With the crew in jail, the Askoy is awaiting years of rotting away in the harbor of Suva on the Fiji islands, without maintenance and care. The end of 1993 auctions off the ship. The happy new owner/adventurer is Lindsay Wright.

STORM at sea

In the next six months, Wright provisory prepares the ship to a level that should enable it to sail to New Zeeland, where he wants to renovate it more thoroughly. By June 1994, he sails the Askoy out of Suva. A long journey, made solo, eventually brings him in sight of the harbor, on the Tasman Sea, before the West Coast of New Zeeland. Then a storm hits him by surprise, close to the coastline. In it’s shabby state, with weakened engine, the ship is no match for the unchained elements. For two full days and nights, Wright manages to challenge the wheather, skipping sleep since he had to be on guard in case the engine would over heat.

When, in the night of Juli 6 on 7, the engine collapses, Wright cools it with seawater:

‘In two and a half hour time I managed to get away from the coastline by 5 miles. Then the water pump also collapsed. I went downstairs to fix the problem. An hour later, two enormous waves busted into the steering hut.’

Surf waves of ten meters height the capsized the ship, making it bend over. Wright fired emergency flares, grasped his bag and jumped overboard. We write 5 AM:

‘I thought I saw people with torches on top of the dunes, but I was wrong. I walked through the dunes for a full two hours, until I stumbled upon a farm, and called for help.’
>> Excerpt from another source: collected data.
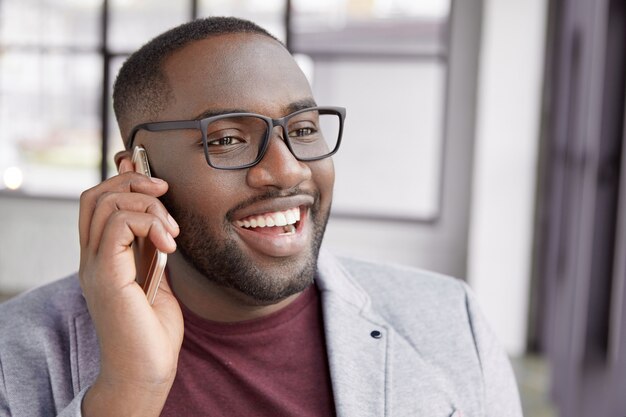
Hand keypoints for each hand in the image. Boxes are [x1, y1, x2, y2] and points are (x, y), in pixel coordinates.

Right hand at [78, 158, 182, 415]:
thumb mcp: (158, 277)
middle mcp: (92, 257)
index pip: (98, 202)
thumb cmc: (154, 329)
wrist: (147, 370)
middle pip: (96, 194)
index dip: (124, 180)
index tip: (159, 185)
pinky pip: (120, 224)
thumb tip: (163, 217)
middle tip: (165, 195)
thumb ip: (153, 248)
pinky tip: (168, 245)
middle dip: (134, 182)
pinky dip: (150, 224)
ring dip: (149, 207)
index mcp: (103, 257)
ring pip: (106, 203)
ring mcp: (95, 266)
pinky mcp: (106, 275)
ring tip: (172, 234)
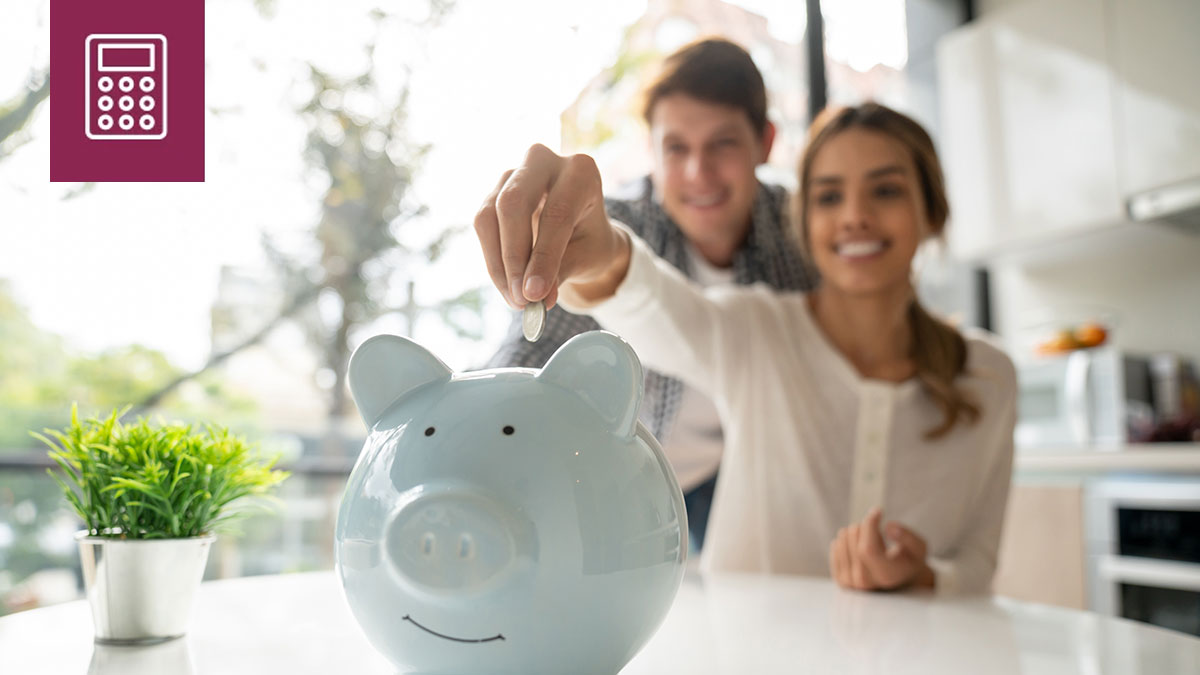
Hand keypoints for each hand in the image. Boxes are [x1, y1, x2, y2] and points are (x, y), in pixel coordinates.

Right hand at [473, 144, 629, 309]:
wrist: (580, 230)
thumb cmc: (589, 239)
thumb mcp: (587, 257)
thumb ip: (561, 272)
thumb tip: (534, 298)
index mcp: (580, 171)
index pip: (556, 213)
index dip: (543, 257)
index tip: (535, 294)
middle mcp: (543, 161)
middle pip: (513, 203)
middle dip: (514, 257)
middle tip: (521, 299)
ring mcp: (513, 173)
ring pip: (490, 216)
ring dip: (500, 265)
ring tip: (517, 301)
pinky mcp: (493, 191)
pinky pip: (483, 226)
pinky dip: (493, 262)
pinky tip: (508, 286)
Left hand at [829, 507, 934, 590]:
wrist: (900, 579)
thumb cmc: (909, 561)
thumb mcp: (919, 548)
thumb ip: (908, 537)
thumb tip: (889, 527)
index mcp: (886, 576)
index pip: (867, 548)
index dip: (870, 525)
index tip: (878, 511)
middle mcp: (865, 583)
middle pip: (853, 540)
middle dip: (864, 525)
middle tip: (877, 530)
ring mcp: (850, 582)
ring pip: (841, 541)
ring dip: (854, 532)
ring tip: (871, 541)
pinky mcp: (840, 578)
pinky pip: (835, 547)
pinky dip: (845, 539)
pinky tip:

The local farmers, Mr. and Mrs. Grant Acteson, first appear shocked at the scary image of sailot in dark oil coat. Once they realize what has happned, though, they shelter him. The skipper eats, drinks and grabs a few hours of sleep, before returning to the beach in order to measure the damage.

Salvage operation

interview with Piet & Staf Wittevrongel, Augustus 19, 2012.

Decennia later, the brothers Wittevrongel decide to actually salvage the wreck of the Askoy II, and have it transported to Belgium. The first emotional moment in that adventure is of course when they first visited the wreck n Baylys Beach, New Zeeland. Piet Wittevrongel: ‘Only the steel hull was still there, buried in the flood line. At low tide, is emerged a few inches from the water. A couple actually made a child on the wreck; yes, we have located them too!



interview with Peter Jansens, owner of the Nieuwe Scheldewerven in Rupelmonde, where the Askoy II is being renovated.
Left: Film of the renovation works on the Askoy II, August 19, 2012.

The apex of the operation was arguably the salvaging of the wreck. It took some years, but on December 19, 2007, the steel rump emerged from the sands, and the Askoy emerged from it’s grave. The enormous hull was dragged ashore, and eventually transported to a container ship. Thus it was taken to the harbor of Antwerp. To date, the workers of the Nieuwe Scheldewerven, Rupelmonde, are working on its restauration. The plan is still that the Askoy will eventually sail again!’